Comparison of 300 K linear equilibrium absorption spectra calculated by the HEOM and observed experimentally as reported in Ref. .

Figure 3

Excitation dynamics of the reaction center calculated with system and bath parameters taken from Table 1, where parameter set 1 (a) assumes high dynamic disorder and parameter set 2 (b) assumes low dynamic disorder. Populations are shown for the pigments initially excited in each calculation.

Figure 4

Reaction center exciton states. The exciton states, $\widetilde{|\nu ⟩}$, are defined as eigenstates of the stationary state density matrix, namely, ${\rho }_e\widetilde{|\nu ⟩}=P_{\nu }\widetilde{|\nu ⟩}$; parameters were taken from Table 1, where parameter set 1 (a) assumes high dynamic disorder and parameter set 2 (b) assumes low dynamic disorder.
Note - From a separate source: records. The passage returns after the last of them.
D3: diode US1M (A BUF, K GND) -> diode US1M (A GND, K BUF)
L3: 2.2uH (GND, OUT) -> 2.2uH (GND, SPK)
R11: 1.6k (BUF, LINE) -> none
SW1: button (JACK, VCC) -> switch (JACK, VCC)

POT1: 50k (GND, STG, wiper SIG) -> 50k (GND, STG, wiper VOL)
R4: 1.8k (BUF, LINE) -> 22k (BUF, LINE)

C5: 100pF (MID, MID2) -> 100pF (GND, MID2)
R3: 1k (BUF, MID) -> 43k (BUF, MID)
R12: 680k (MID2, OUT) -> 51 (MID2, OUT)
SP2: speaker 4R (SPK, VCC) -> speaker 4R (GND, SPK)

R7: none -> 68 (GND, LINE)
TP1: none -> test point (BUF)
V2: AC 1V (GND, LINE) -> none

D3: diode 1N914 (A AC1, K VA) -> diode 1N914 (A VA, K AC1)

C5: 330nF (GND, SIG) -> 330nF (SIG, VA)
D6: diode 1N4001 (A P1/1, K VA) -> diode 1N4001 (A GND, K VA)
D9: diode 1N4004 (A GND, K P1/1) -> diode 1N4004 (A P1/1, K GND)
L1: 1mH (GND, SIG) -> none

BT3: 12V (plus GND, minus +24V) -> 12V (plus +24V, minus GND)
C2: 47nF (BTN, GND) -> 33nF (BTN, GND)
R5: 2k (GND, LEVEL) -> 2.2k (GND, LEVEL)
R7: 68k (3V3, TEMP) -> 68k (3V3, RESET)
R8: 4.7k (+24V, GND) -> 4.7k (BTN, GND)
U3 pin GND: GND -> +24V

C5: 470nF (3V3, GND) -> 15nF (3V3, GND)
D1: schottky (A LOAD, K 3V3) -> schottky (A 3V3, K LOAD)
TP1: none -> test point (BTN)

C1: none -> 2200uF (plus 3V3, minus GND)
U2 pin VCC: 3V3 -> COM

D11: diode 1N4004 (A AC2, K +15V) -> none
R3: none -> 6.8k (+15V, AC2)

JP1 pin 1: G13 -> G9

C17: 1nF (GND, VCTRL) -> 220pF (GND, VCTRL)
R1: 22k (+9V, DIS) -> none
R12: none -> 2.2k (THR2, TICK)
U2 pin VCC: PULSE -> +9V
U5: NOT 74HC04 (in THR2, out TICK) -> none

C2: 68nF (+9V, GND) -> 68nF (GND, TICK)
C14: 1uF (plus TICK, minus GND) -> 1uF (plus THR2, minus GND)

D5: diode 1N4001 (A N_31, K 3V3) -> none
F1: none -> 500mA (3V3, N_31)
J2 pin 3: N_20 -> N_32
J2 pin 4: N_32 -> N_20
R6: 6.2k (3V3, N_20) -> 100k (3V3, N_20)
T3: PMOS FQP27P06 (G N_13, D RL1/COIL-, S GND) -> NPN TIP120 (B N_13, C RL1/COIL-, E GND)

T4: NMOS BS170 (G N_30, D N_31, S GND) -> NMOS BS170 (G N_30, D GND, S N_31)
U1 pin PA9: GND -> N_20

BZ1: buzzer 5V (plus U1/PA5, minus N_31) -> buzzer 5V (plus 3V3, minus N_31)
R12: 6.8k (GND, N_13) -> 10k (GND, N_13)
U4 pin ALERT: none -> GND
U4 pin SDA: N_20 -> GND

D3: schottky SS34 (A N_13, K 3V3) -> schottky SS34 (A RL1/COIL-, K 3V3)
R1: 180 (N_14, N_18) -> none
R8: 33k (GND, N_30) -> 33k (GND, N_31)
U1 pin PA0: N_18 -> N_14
Orange circles (radius scales with diagonal elements of $\widetilde{|\nu ⟩}\widetilde{⟨\nu |}$) indicate the participation of each pigment in an exciton state, and blue lines (thickness scales with absolute value of off-diagonal elements of $\widetilde{|\nu ⟩}\widetilde{⟨\nu |}$) indicate inter-pigment coherence. Listed are also the steady-state population P_ν and energy ε_ν of each exciton state. The numbering of the states is in energetically ascending order.

Figure 5

(a) LH1 absorption spectrum. Shown is a comparison of spectra from Ref. and calculated here using the HEOM approach, but excluding static disorder. (b) Excitation transfer from LH1 to RC. Excitation transfer was determined both for parameter sets 1 and 2. Shown are close comparisons between the HEOM results and descriptions in terms of the kinetic model in Eq. 10 where t_f is the LH1→RC transfer time and t_b is the RC→LH1 transfer time.